Direction A - Using the Revelations miniseries article, decide whether each statement agrees with it: (i) the miniseries has six episodes; (ii) Richard Massey is a physician at Harvard; (iii) the series aired on CBS. For each, answer yes or no and quote the deciding words from the article.
Direction B - Reproduce the part of the Revelations miniseries article that starts at "Revelations is a" and ends at "and Caryn Green.", with no changes.
Direction C - Carry on the Revelations miniseries article from the point where it stops.

Source extract -
_ _ _ _ _
- Genre: Apocalyptic; Drama;
- Created by: David Seltzer
- Written by: David Seltzer; Mark Kruger;
- Directed by: Lili Fini Zanuck; Lesli Linka Glatter; David Semel;
- Starring: Bill Pullman; Natascha McElhone; Michael Massee; Mark Rendall; Chelsey Coyle; Brittney Coyle; John Rhys-Davies; Orla Brady; Alexa Nikolas; Tobin Bell; Martin Starr; Fred Durst; Caryn Green;
- Composer: Joseph Vitarelli
- Country of origin: United States
- Original language: English
- No. of seasons: 1
- No. of episodes: 6

Production
- Executive producers: Gavin Polone; David Seltzer;
- Producers: Jessika Borsiczky; James Bigwood; Jim Chory;
- Cinematography: Joel Ransom; Brian J. Reynolds;
- Editors: Gabriel Wrye; Lynne Willingham; Monty DeGraff; Juan Carlos Garza; Jill Savitt; Sondra Watanabe;
- Running time: 43 minutes
- Production companies: Pariah Films; Stillking Films; NBC Universal Television Studio;

Original release
- Network: NBC
- Release: April 13 – May 18, 2005

= Revelations (2005 TV series) =

2005 television miniseries by David Seltzer

Revelations is a 2005 American apocalyptic drama television miniseries created by David Seltzer and based on the Book of Revelation. The series follows two central characters, an astrophysicist (Bill Pullman) and a nun (Natascha McElhone), in a race against time to see if the end of the world can be averted. It also stars Michael Massee, Mark Rendall, Chelsey Coyle, Brittney Coyle, John Rhys-Davies, Orla Brady, Alexa Nikolas, Tobin Bell, Martin Starr, Fred Durst, and Caryn Green.

==Synopsis==

Dr. Richard Massey, a noted astrophysicist from Harvard, returns home after having hunted down the Satanist that brutally murdered his daughter Lucy in a satanic ritual. The Satanist, a man named Isaiah Haden, is put into prison awaiting trial. Richard Massey is a man of science and does not believe in religion at all. He is bitter at his loss and the general poor state of his life and only wants to see Isaiah Haden face his punishment.
_ _ _ _ _
Data supplied -
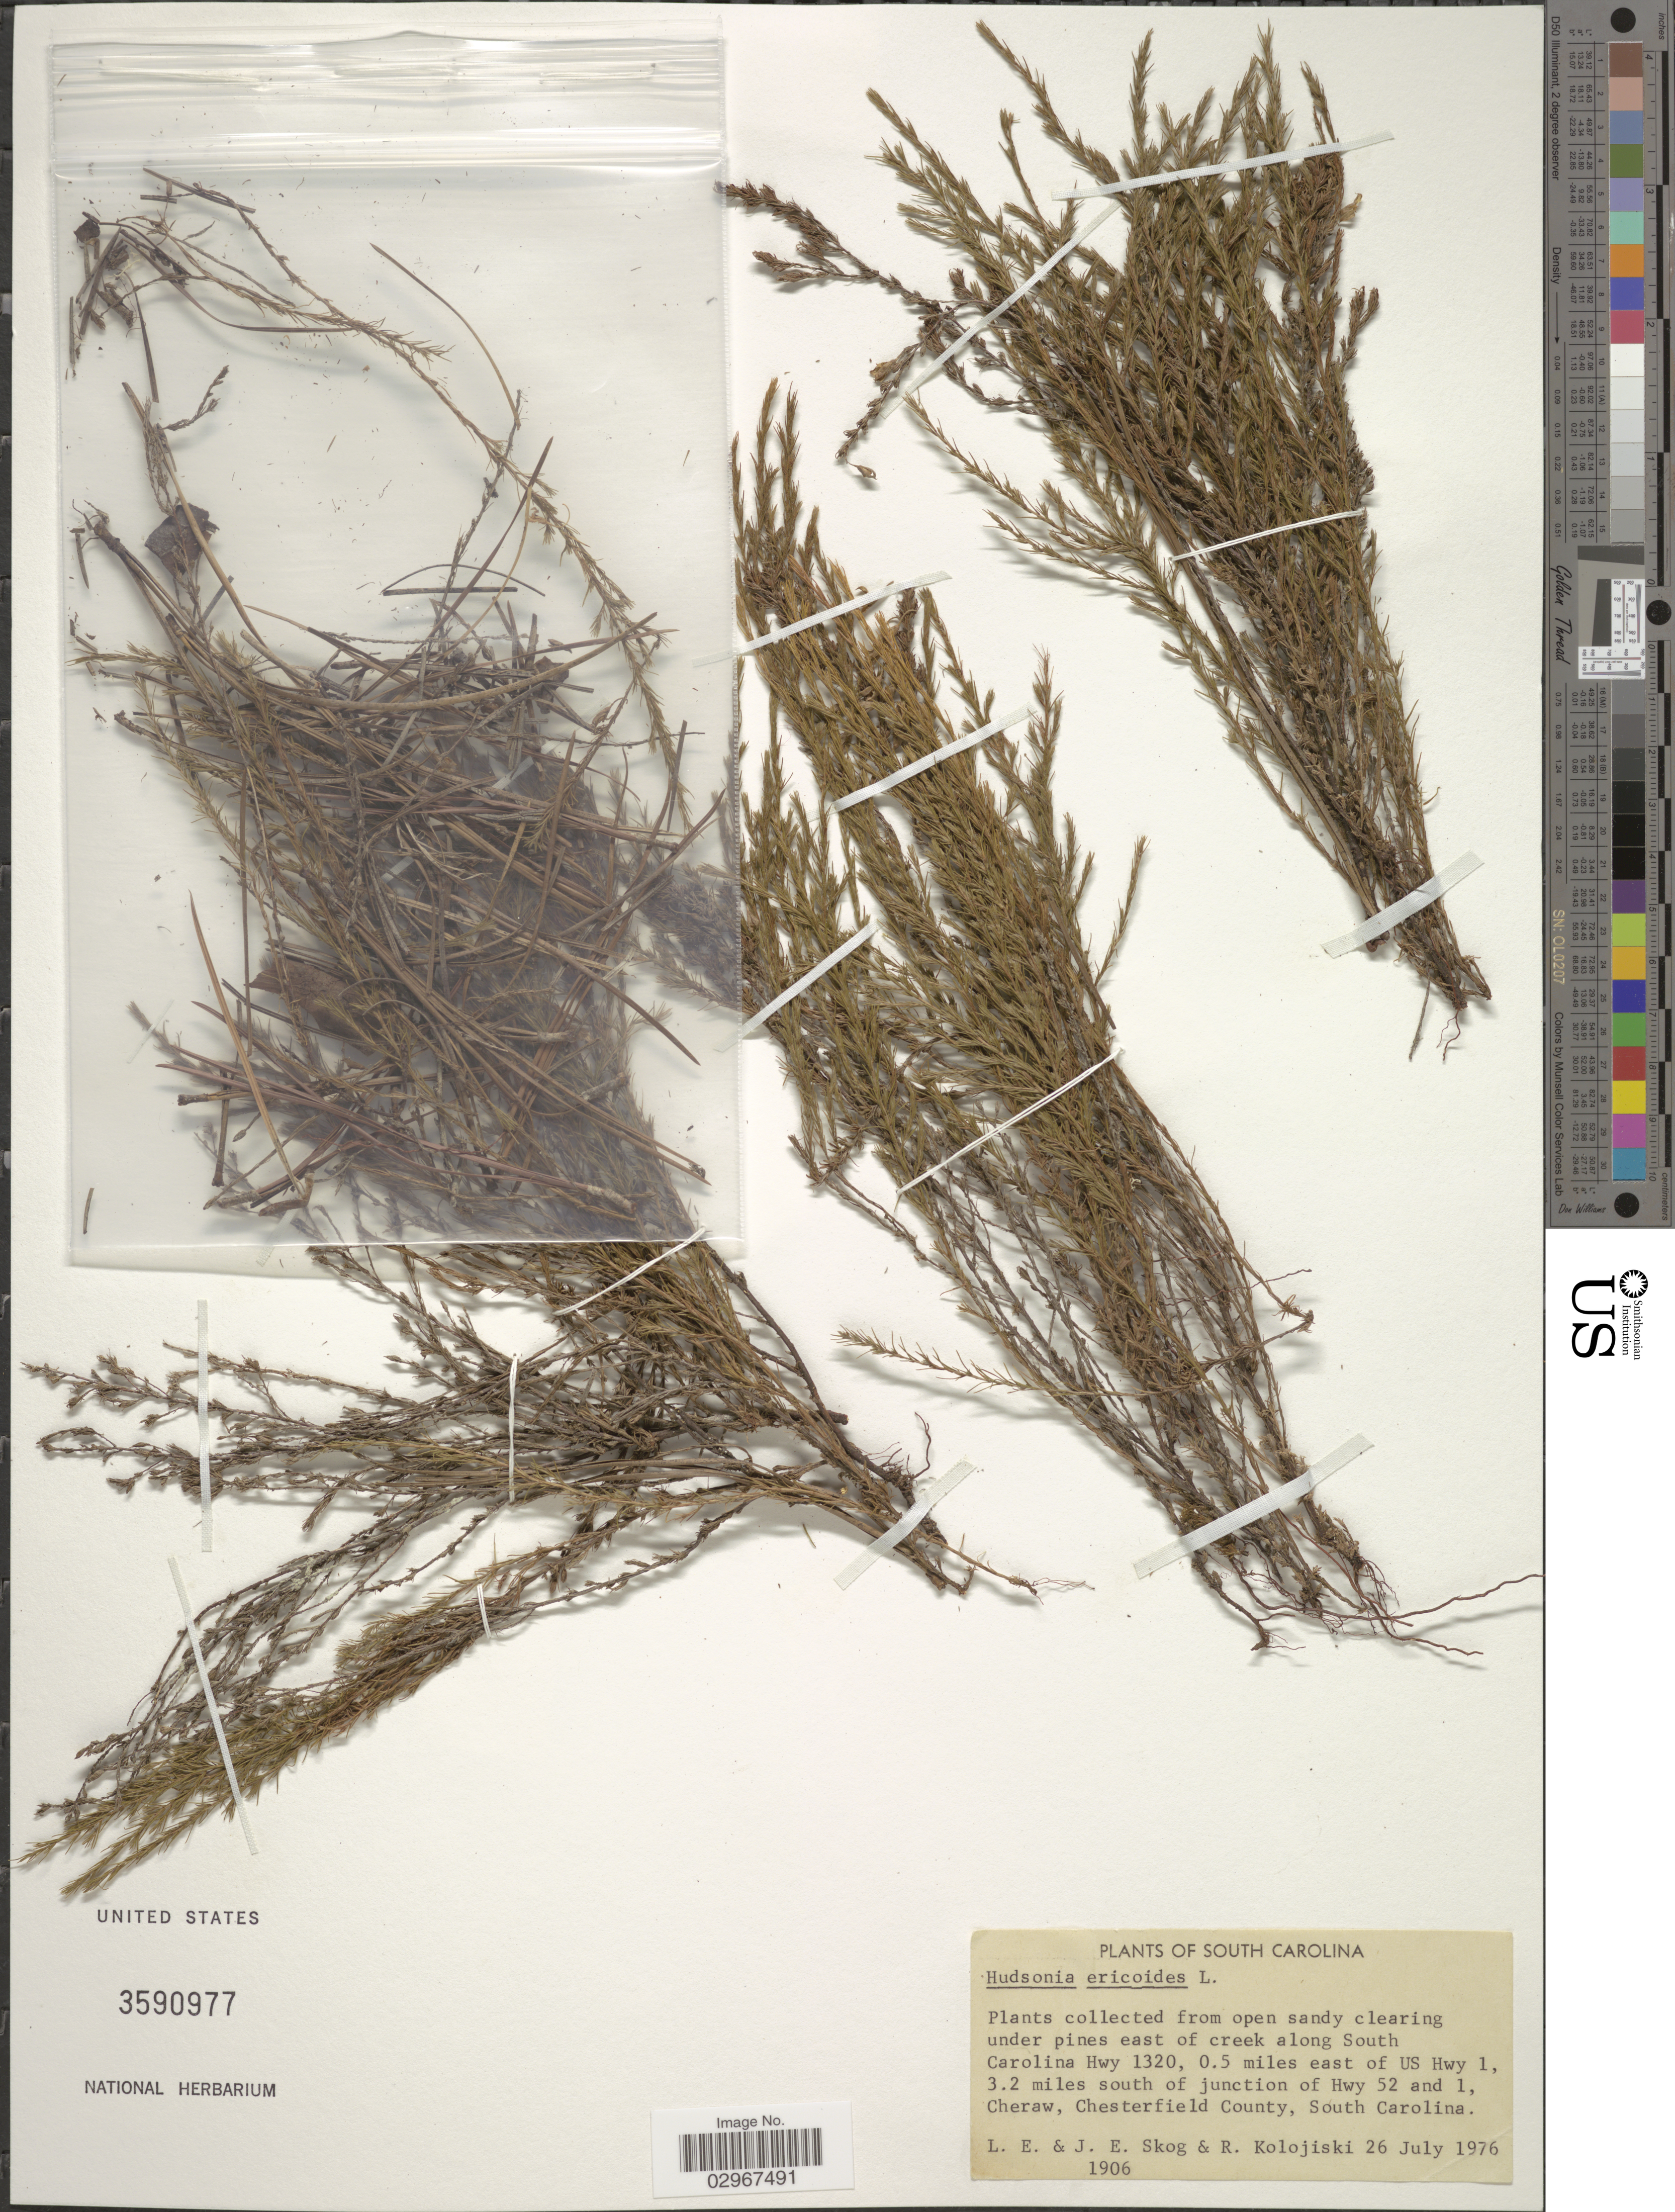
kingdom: Plantae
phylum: Tracheophyta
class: Magnoliopsida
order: Malvales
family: Cistaceae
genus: Hudsonia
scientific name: Hudsonia ericoides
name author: L.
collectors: L. E. Skog, J. E. Skog & R. Kolojisky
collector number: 1906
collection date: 1976-07-26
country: United States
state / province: South Carolina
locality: Under pines east of creek along South Carolina Hwy 1320, 0.5 miles east of US Hwy 1, 3.2 miles south of junction of Hwy 52 and 1, Cheraw, Chesterfield County.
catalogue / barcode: US 3590977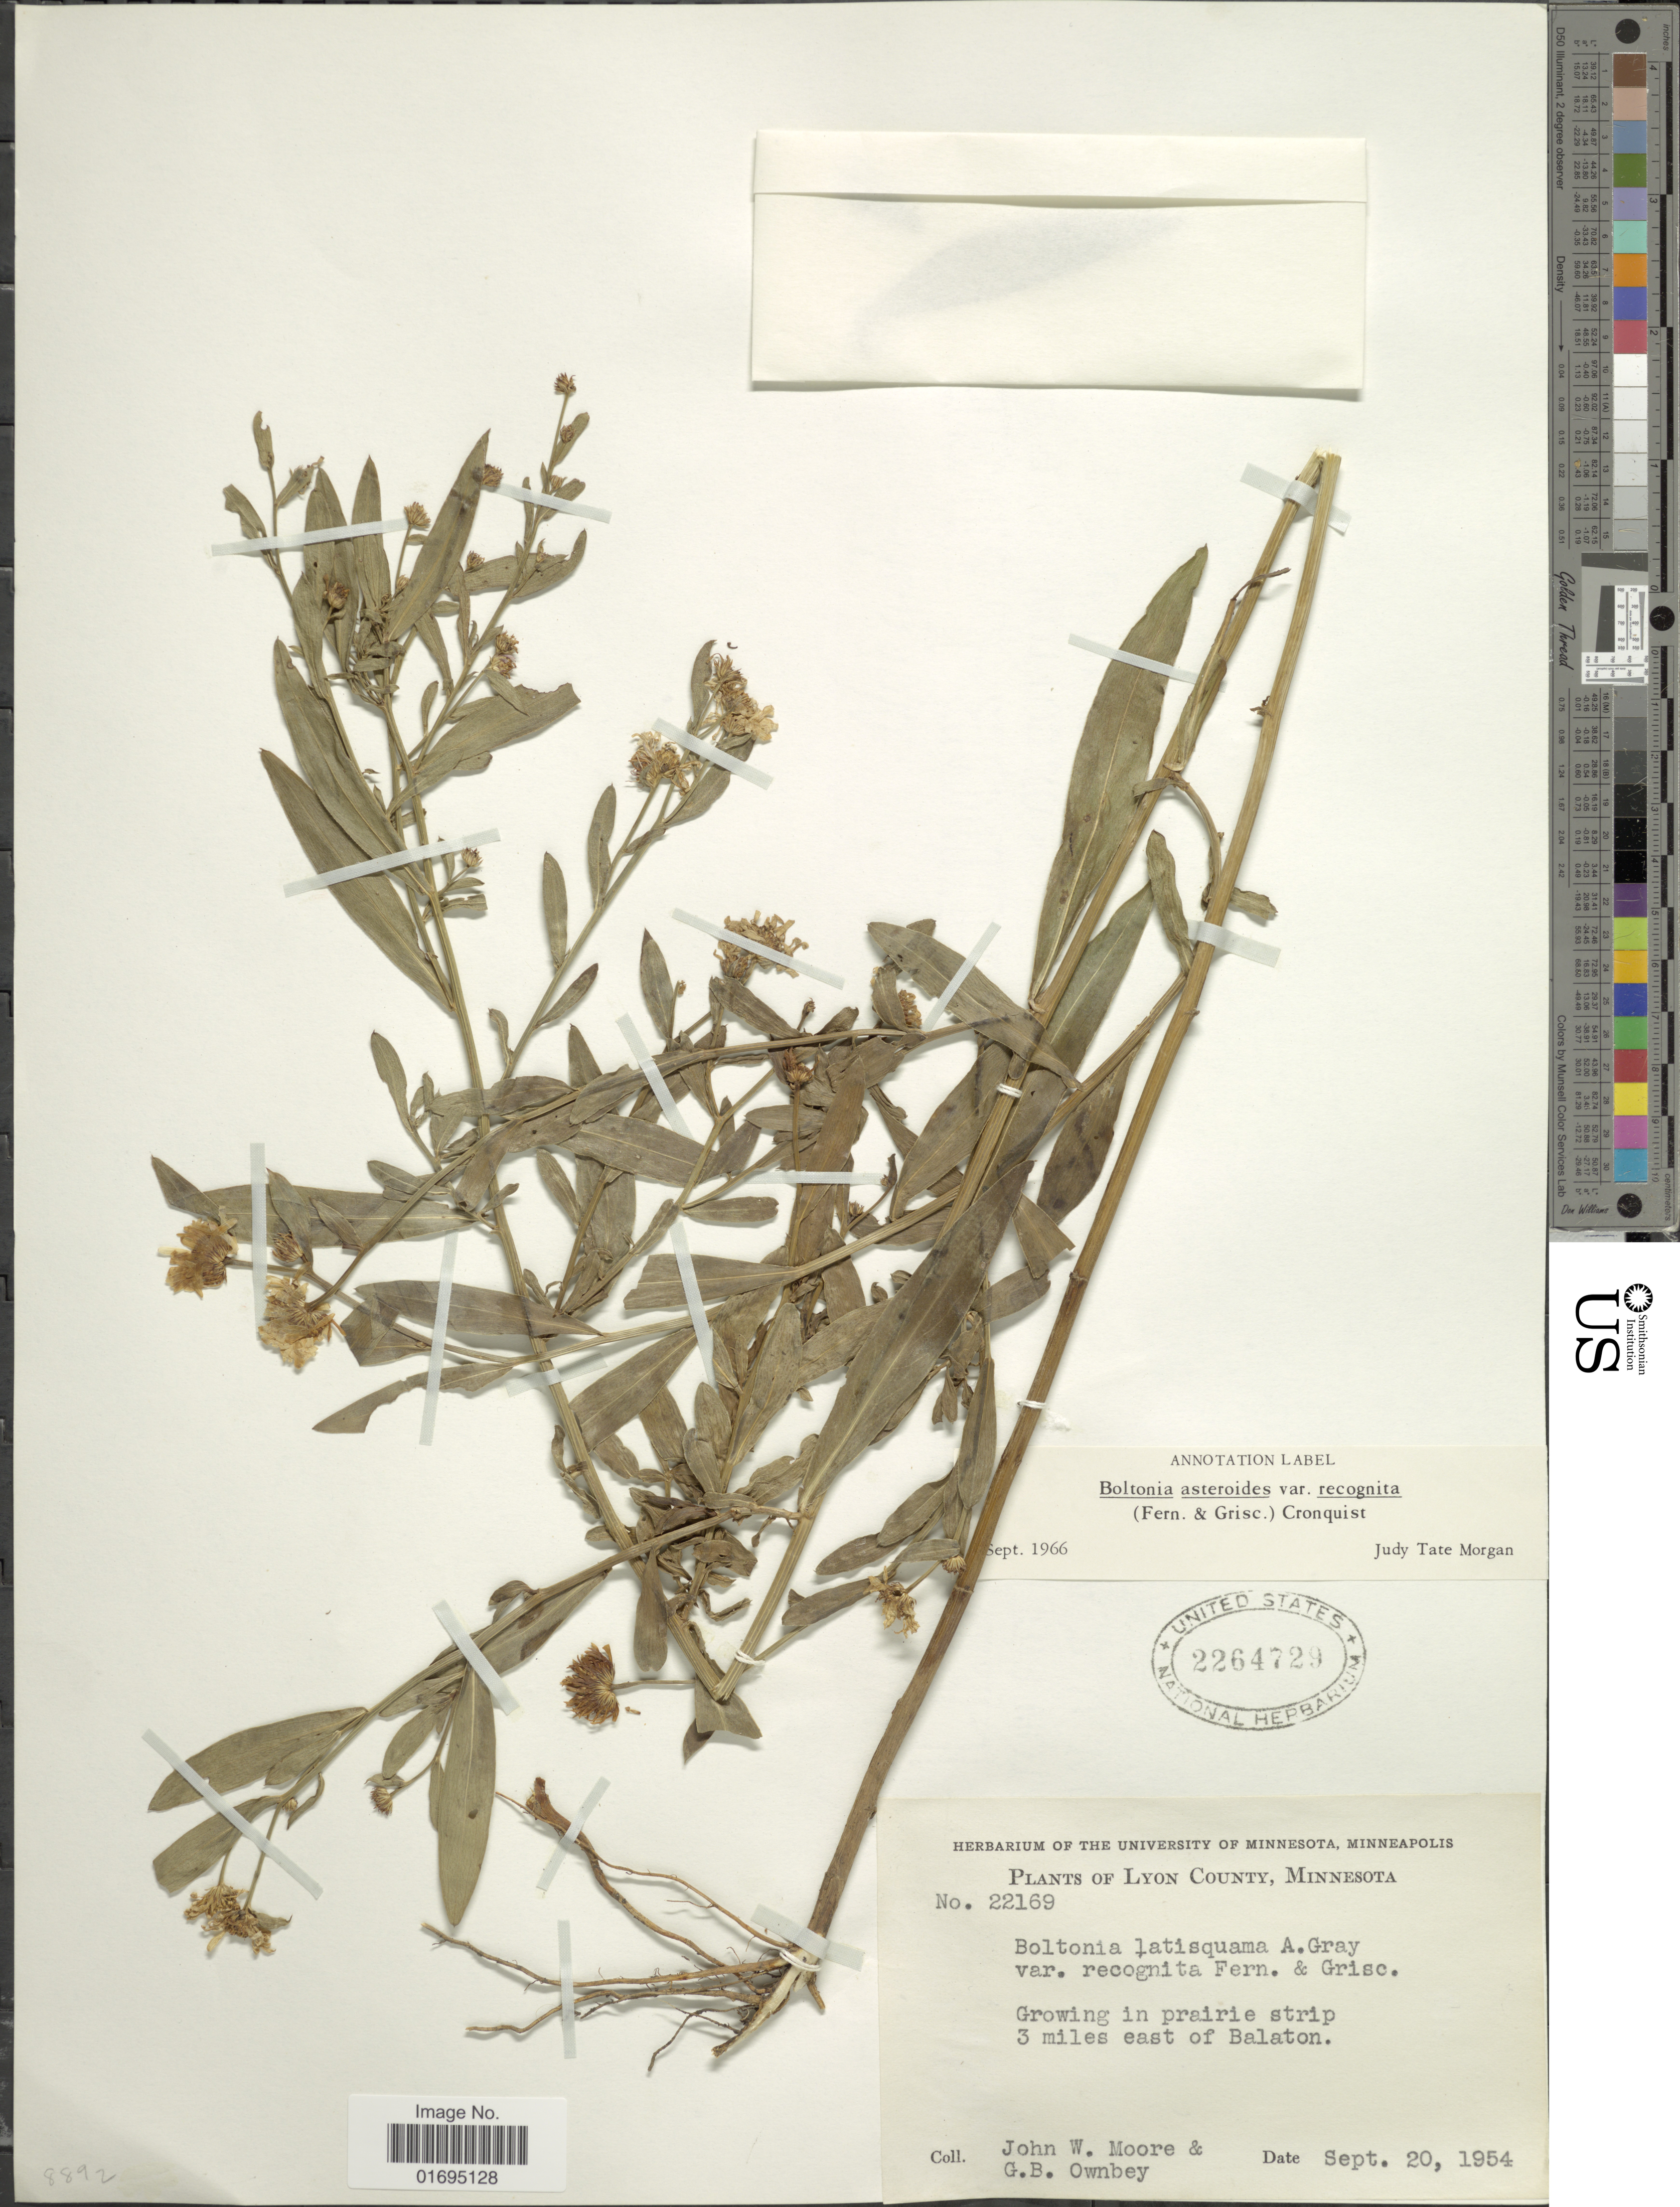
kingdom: Plantae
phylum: Tracheophyta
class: Magnoliopsida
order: Asterales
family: Asteraceae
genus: Boltonia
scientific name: Boltonia asteroides var. recognita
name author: (Fernald & Griscom) Cronq.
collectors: J. Moore & G. B. Ownbey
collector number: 22169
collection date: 1954-09-20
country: United States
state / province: Minnesota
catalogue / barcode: US 2264729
_ _ _ _ _
Output A -
(i) Yes: "No. of episodes: 6"
(ii) No: "a noted astrophysicist from Harvard"
(iii) No: "Network: NBC"

Output B -
Revelations is a 2005 American apocalyptic drama television miniseries created by David Seltzer and based on the Book of Revelation. The series follows two central characters, an astrophysicist (Bill Pullman) and a nun (Natascha McElhone), in a race against time to see if the end of the world can be averted. It also stars Michael Massee, Mark Rendall, Chelsey Coyle, Brittney Coyle, John Rhys-Davies, Orla Brady, Alexa Nikolas, Tobin Bell, Martin Starr, Fred Durst, and Caryn Green.

Output C -
Meanwhile, a nun named Josepha Montafiore who is working for the Eklind Foundation, a wealthy traditionalist Catholic organization, visits the bedside of a comatose girl. The child was struck twice by lightning while crossing a golf course and lives in a vegetative state. However, the girl mumbles Bible verses in Latin and draws cryptic drawings. Josepha believes that this is an act of God and decides to pursue it.

The girl's visions lead Josepha to Richard, who joins her on her quest to document and unravel signs of the End of Days. Their journey eventually becomes a race against time to thwart Haden's followers as they try to bring about the Apocalypse, all while hot on the trail of a child who may be able to save them all.

==Cast==
- Bill Pullman as Dr. Richard Massey
- Natascha McElhone as Sister Josepha Montafiore
- Michael Massee as Isaiah Haden
- Mark Rendall as Henry "Hawk" Webber
- Chelsey Coyle as Olivia "Livvie" Beaudrey
- Brittney Coyle as Olivia "Livvie" Beaudrey
- John Rhys-Davies as Professor Lampley
- Orla Brady as Nora Webber
- Alexa Nikolas as Lucy Massey
- Tobin Bell as Nathan Volk
- Martin Starr as Mark Rubio
- Fred Durst as Ogden
- Caryn Green as Tulia
- Fionnula Flanagan as Mother Francine
- Jesper Christensen as Torvald Eklind
- Paul Venables as Tom Webber
- Jonathan Whittaker as Nelson Boyd
- Winter Ave Zoli as Anna-Theresa
- Clémence Poésy as E.C.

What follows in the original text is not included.